* _Task to carry out_:
In the material below, find the line that contains "focal_mm: 24" and the line that contains "exposure_s: 1/160", then write out exactly those two lines and everything between them.

* _Working data_:
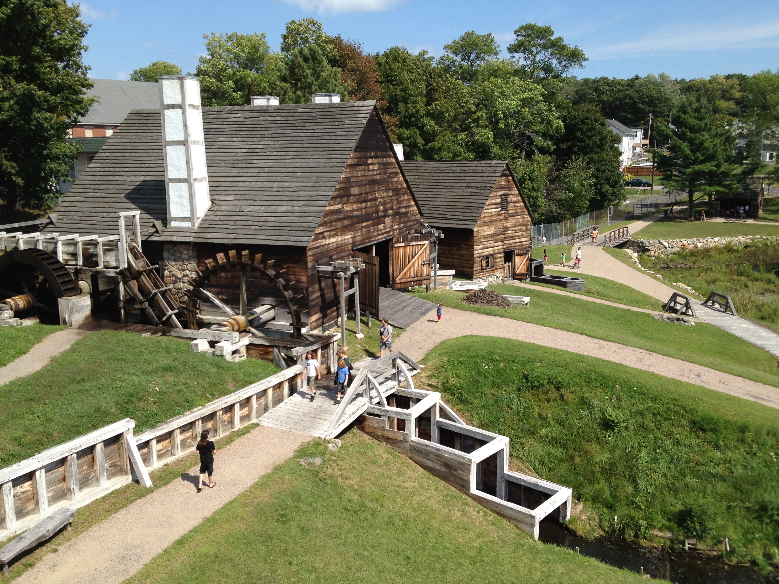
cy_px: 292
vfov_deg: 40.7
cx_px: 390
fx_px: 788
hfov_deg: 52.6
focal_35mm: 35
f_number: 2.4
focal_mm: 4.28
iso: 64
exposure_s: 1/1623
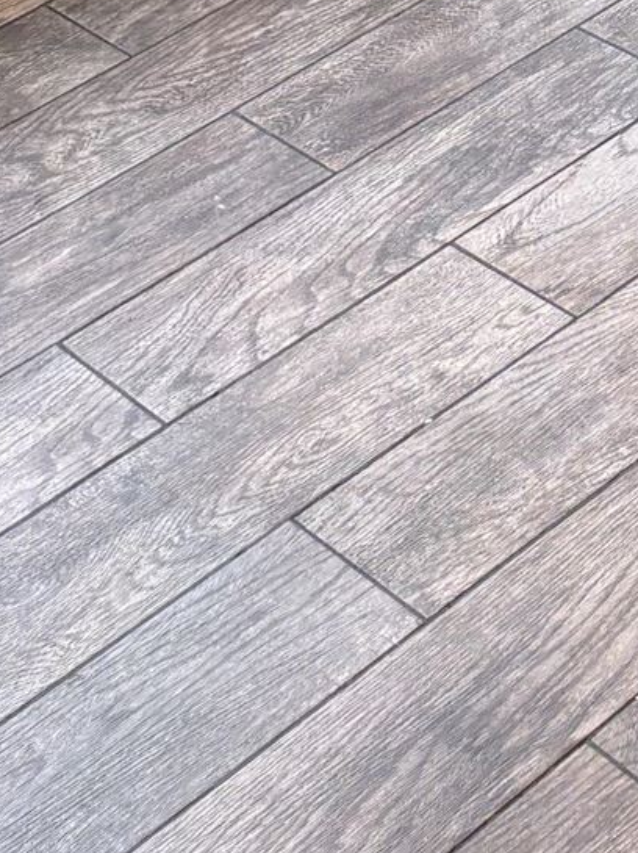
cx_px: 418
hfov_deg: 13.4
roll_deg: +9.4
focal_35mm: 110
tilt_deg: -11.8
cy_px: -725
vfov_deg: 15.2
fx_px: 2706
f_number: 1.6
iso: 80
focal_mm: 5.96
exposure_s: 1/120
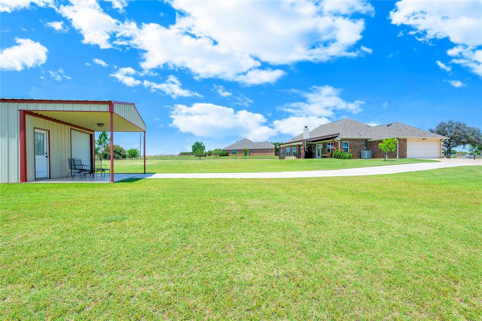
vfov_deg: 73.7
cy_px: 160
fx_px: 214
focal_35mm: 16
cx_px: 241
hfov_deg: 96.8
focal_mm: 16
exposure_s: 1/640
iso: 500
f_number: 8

---

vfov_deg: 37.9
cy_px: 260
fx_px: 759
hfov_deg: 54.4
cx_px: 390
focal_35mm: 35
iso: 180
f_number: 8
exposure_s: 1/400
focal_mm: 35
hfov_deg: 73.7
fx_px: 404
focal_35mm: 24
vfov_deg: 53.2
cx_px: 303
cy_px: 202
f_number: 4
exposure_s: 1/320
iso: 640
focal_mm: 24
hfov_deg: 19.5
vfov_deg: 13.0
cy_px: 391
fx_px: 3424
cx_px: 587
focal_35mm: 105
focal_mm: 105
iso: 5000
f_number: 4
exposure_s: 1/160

* _Problem solution_:
focal_mm: 24
hfov_deg: 19.5
vfov_deg: 13.0
cy_px: 391
fx_px: 3424
cx_px: 587
focal_35mm: 105
focal_mm: 105
iso: 5000
f_number: 4
exposure_s: 1/160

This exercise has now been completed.